Platæa affords three very remarkable examples of the contrast of tactics. It was a battle of mistakes, in which each side conspicuously failed to play its own game. At the first position of the Greeks the Persian threw away his excellent cavalry in an attack on a necessarily limited portion of the front of the unshaken Greek heavy infantry, where outflanking was impossible, and only close fighting could be really effective. The result was inevitable.
In the second position, the Greeks made the mistake of seeking to maintain an advanced position in the plain, after the object with which they had in all probability attained it, a surprise flank attack on the Persians, had miscarried. TACTICAL MISTAKES. In view of the excessive immobility of their army as compared with that of the enemy, the danger that their line of communication with the passes, short though it was, might be cut, was evident; and their position permitted the cavalry to harass them on all sides by that form of attack to which it was best adapted. The mistake cost them dearly: it ought to have cost them the battle.

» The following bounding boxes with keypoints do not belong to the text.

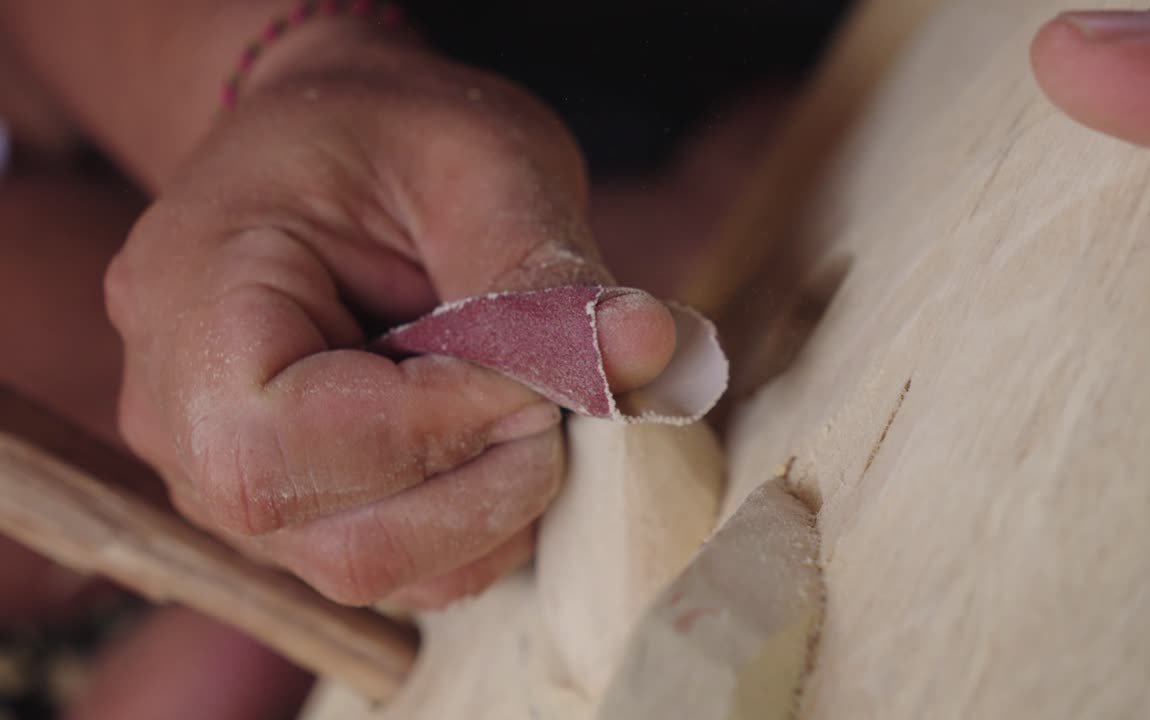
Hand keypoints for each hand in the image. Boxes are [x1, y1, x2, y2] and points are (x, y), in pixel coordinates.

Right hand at [104, 34, 676, 608]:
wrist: (335, 148)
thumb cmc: (392, 134)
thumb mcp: (479, 162)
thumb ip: (547, 269)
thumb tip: (649, 353)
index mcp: (189, 302)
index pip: (287, 444)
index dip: (439, 431)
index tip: (537, 378)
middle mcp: (178, 417)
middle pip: (332, 538)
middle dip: (482, 489)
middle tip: (551, 404)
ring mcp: (224, 478)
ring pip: (367, 570)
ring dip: (490, 514)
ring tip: (529, 414)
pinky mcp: (289, 509)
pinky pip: (388, 570)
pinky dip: (475, 530)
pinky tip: (500, 447)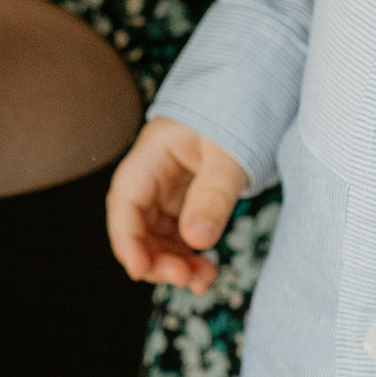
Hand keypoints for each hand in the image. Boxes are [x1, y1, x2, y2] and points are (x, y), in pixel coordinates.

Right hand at [106, 115, 249, 289]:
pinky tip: (206, 271)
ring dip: (174, 264)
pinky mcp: (186, 203)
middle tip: (186, 278)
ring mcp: (168, 193)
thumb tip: (197, 240)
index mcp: (150, 158)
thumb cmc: (235, 112)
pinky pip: (178, 237)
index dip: (127, 241)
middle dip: (155, 260)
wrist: (251, 95)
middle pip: (137, 229)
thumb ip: (213, 194)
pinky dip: (189, 257)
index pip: (125, 204)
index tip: (142, 271)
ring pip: (157, 239)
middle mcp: (152, 178)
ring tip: (204, 280)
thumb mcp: (228, 154)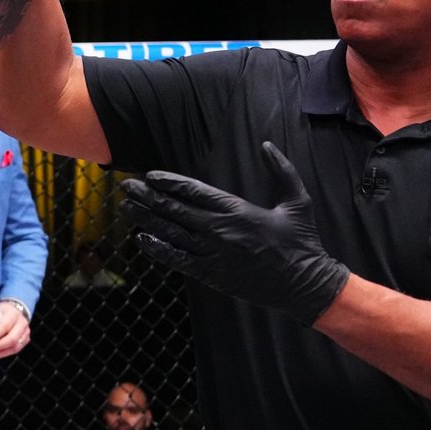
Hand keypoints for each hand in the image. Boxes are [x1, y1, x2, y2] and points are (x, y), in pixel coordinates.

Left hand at [0, 300, 31, 359]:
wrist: (14, 310)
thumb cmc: (2, 312)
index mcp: (13, 313)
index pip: (5, 325)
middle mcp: (22, 323)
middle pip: (12, 338)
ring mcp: (25, 332)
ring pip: (15, 347)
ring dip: (0, 352)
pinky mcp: (25, 340)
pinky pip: (15, 350)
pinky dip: (3, 354)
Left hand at [121, 142, 349, 324]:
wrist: (304, 284)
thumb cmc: (302, 241)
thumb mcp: (297, 200)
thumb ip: (281, 170)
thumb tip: (267, 145)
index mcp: (237, 210)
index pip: (193, 191)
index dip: (168, 182)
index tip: (149, 175)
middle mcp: (220, 230)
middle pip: (175, 210)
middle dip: (147, 197)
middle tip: (127, 186)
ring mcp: (213, 254)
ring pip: (171, 233)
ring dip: (146, 219)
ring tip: (126, 208)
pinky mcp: (211, 274)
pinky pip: (178, 260)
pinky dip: (158, 249)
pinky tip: (142, 239)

On the retirement of the Greeks from this position, Mardonius threw away the success he had gained by hurling his light-armed infantry against the large Spartan contingent. By doing so he threw away all the advantage which he possessed by reason of his mobile force of cavalry. The tactics of Pausanias were excellent, but could only have been possible with a highly trained force, such as that which he had under his command. He held his men back, despite a galling shower of missiles, until, as it would seem, the foremost ranks of the enemy behind their barrier of shields were deprived of all power of retreating by the pressure of the ranks in rear of them. Then he charged; and in the close fighting which ensued, the Persian had no chance, despite that quality of conspicuous bravery in which he appears never to have been lacking.
The same inevitable issue of battle resulted from the close fighting at the assault on the Persian stockade.
At Mykale the Persians again made the mistake of meeting the Greeks in that form of battle which was most eminently favourable to the more heavily armed man, though in that case the extreme embarrassment of the circumstances in which they found themselves may have necessitated the line of action which they adopted.
Such, then, are the conclusions which may be drawn from the history of the war as a whole. Perhaps the story has many morals; it certainly has one which in later days, under the sobering influence of personal experience, Thucydides expressed when he said that “he is the best general who makes the fewest mistakes.” He was doubtless right, owing to the multitude and variability of the factors in war. But in this, the first and greatest of the wars between Greek and Persian, the liability to error was increased by the incalculability of many factors whose exact value only the knowledge of experience could gauge, an experience lacking at the time, but from which both Greek and Macedonian profited in later years.